Monday, May 20, 2013

WEEDING OUT THE GENES

The world is what it is: Men who are nothing, who allow themselves to become nothing, have no place in it A Bend in the River
—V.S. Naipaal
I recently had a conversation with another prisoner while waiting to see the doctor. With a look of dejection, he asked me if I’d heard anything about the house bill for first-time offenders serving life without the possibility of probation or parole. I said no, but added that I believe a prisoner has better odds at being granted executive clemency—or struck by lightning—than the Missouri State Senate passing the first-time offenders bill.

Having served twenty years on a life without parole sentence, the guy expressed his frustration with the judicial system, enduring three jury trials—one hung jury and two retrials—and completely exhausting all legal remedies in state and federal court. Now the only remedy left available to him is executive clemency.

Something occurred to me as I listened: although he and I have had similar experiences with the criminal justice system, we were molded by the juggernaut differently. Time in the system left him broken, bitter, and without hope or direction, whereas it left me strong as an oak tree after a torrential downpour, and resolute as a young lion eyeing a gazelle.

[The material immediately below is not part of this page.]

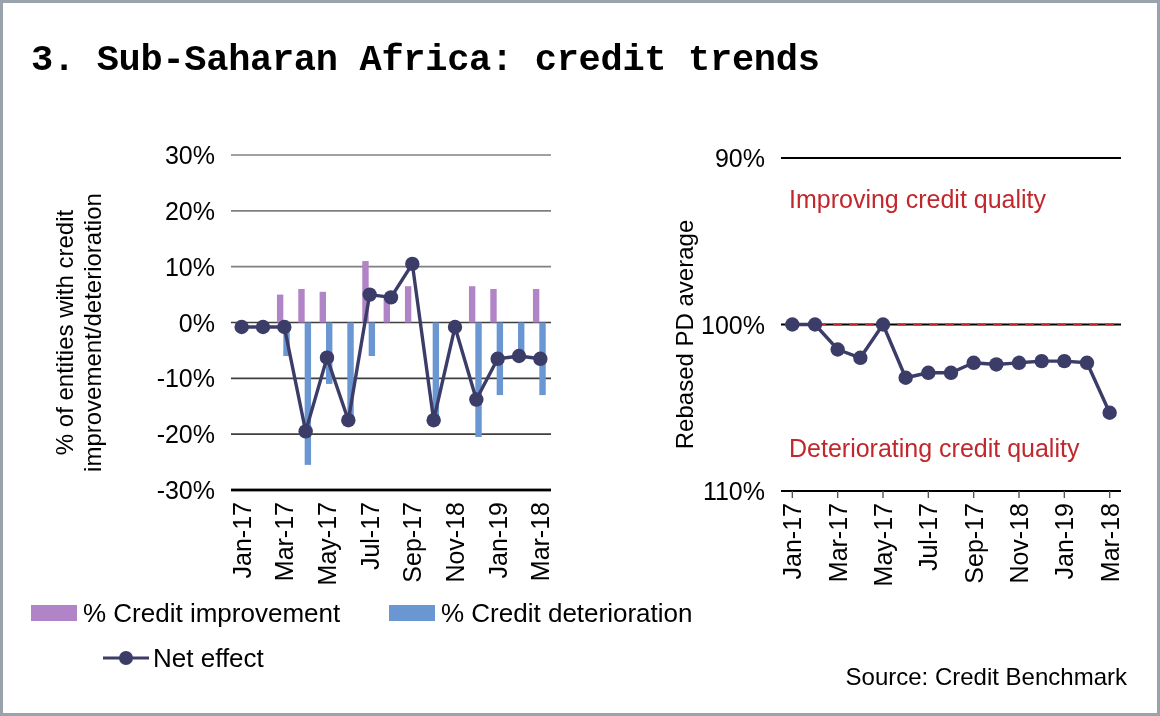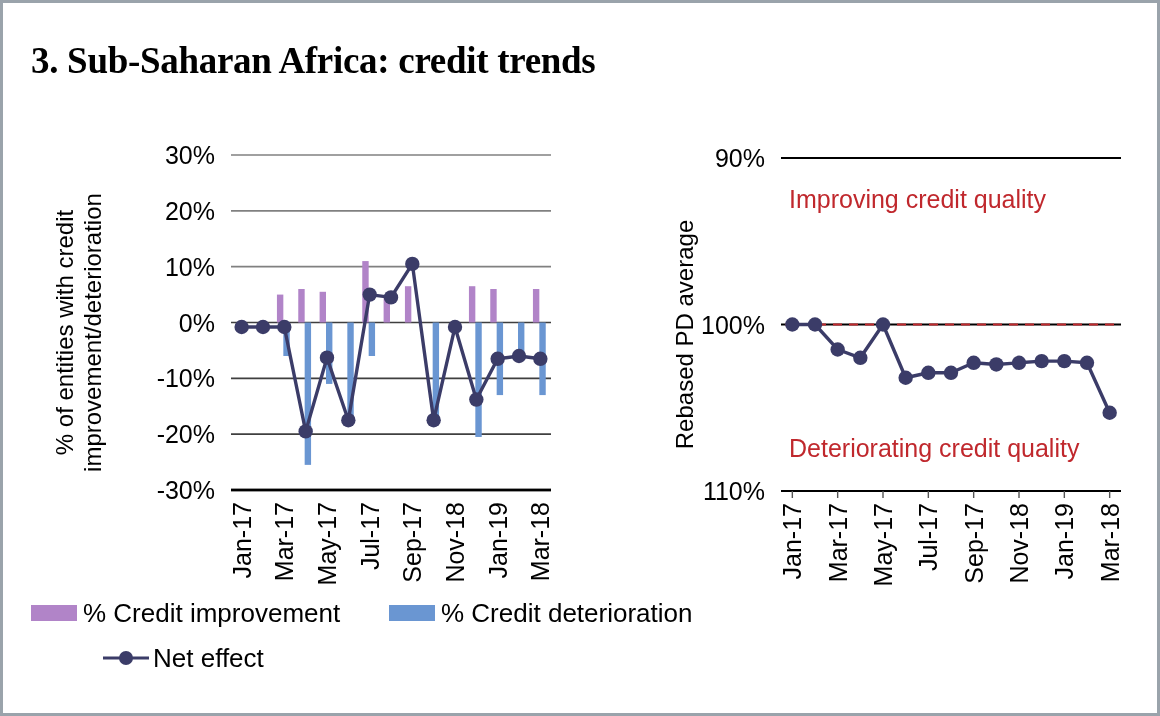"3. Sub-Saharan Africa: credit trends" #title { font-family: Liberation Serif, serif -> Liberation Mono, monospace }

As human beings, we have become not just survivors but conquerors over the adversities of life, through the formation of societies. Society labels winners “winners,” losers “losers,” the weak “weak,” and the strong “strong.” But how does it label the incarcerated? We are labeled the losers, the weak, the ones with the genes that did not evolve to become productive members of our communities. In his book Mastery, Robert Greene writes
All of us are born unique. This uniqueness is marked genetically in our DNA. We are a one-time phenomenon in the universe—our exact genetic makeup has never occurred before nor will it ever be repeated. For all of us, this uniqueness first expresses itself in childhood through certain primal inclinations.
The misconception is that we, the incarcerated, are of low intelligence and of little value to humanity because, instead of evolving, we acted out primitive instincts of survival, and, by doing so, violated socially acceptable norms, and destroyed the trust of the people who make up society.

That which doesn’t conform must be eradicated. Over time men die, and their genes die with them. Only replication—sex—allows the genes any hope to escape death. The men who are less capable of surviving or having sex will be weeded out of the gene pool. A cost-efficient way to accomplish this goal is by mass incarceration.

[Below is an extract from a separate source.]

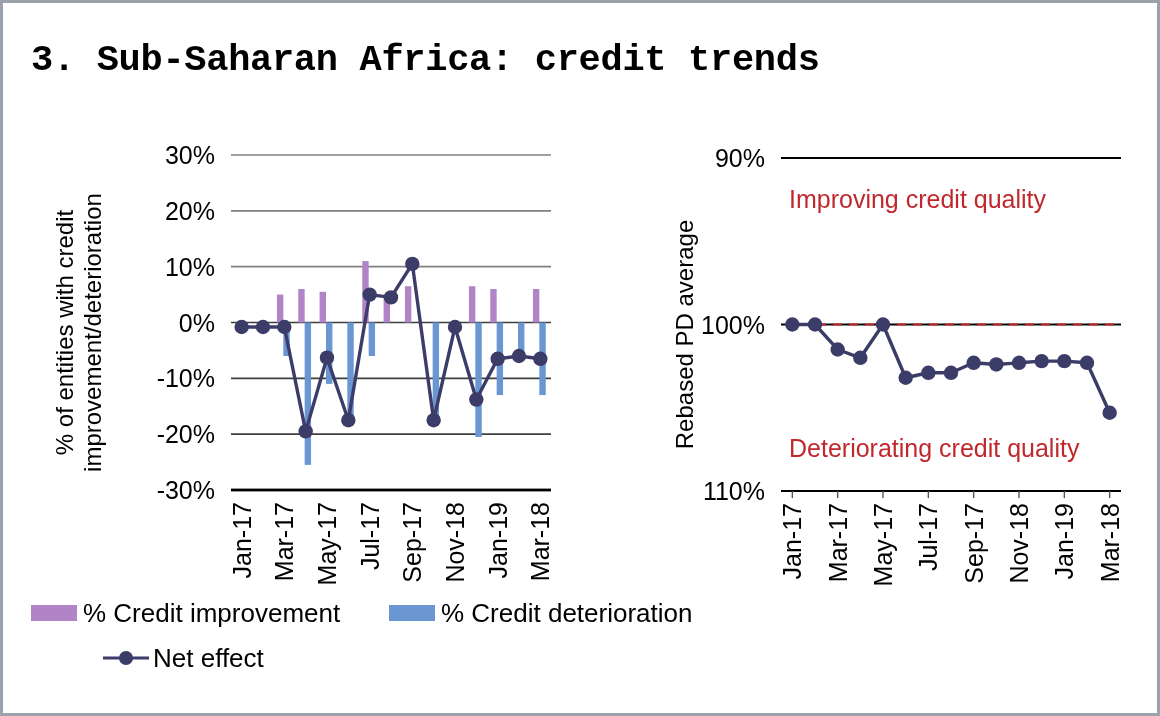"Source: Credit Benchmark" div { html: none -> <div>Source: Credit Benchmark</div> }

Wittingly or unwittingly, public officials subtly went to work, constructing a genocide through tough-on-crime laws and the imposition of extreme prison sentences, sentences so long that the primitive genes of those who did not evolve will eventually become extinct.

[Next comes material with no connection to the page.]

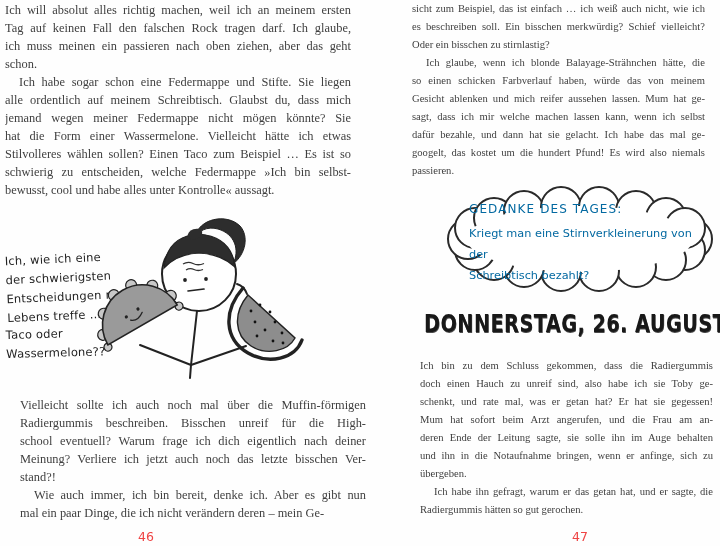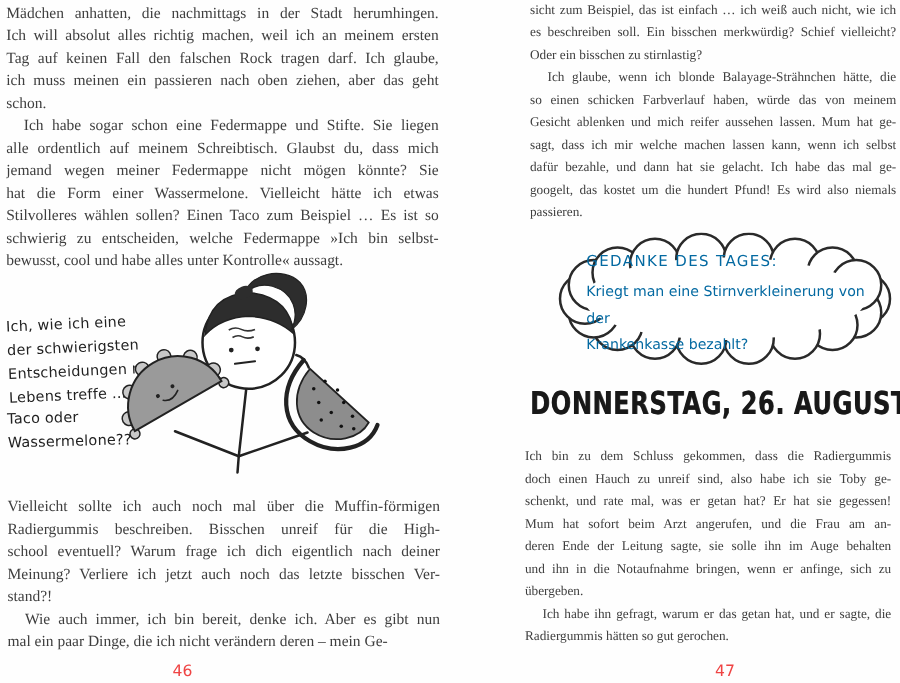"Mädchen anhatten, die nachmittags in" div.tline { html: <div>Mädchen anhatten, die nachmittags in der Stadt herumhingen.</div> -> none }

For our genes to survive, we must evolve, attentively cultivating our primitive instincts into a creative force for the betterment of ourselves and mankind, developing communication skills for conflict resolution and effective communication, raising our self-worth through setting and accomplishing goals, revolutionizing the criminal justice system from within, and regaining the trust of the people. But without society’s encouragement and support, a prisoner’s effort to change is futile.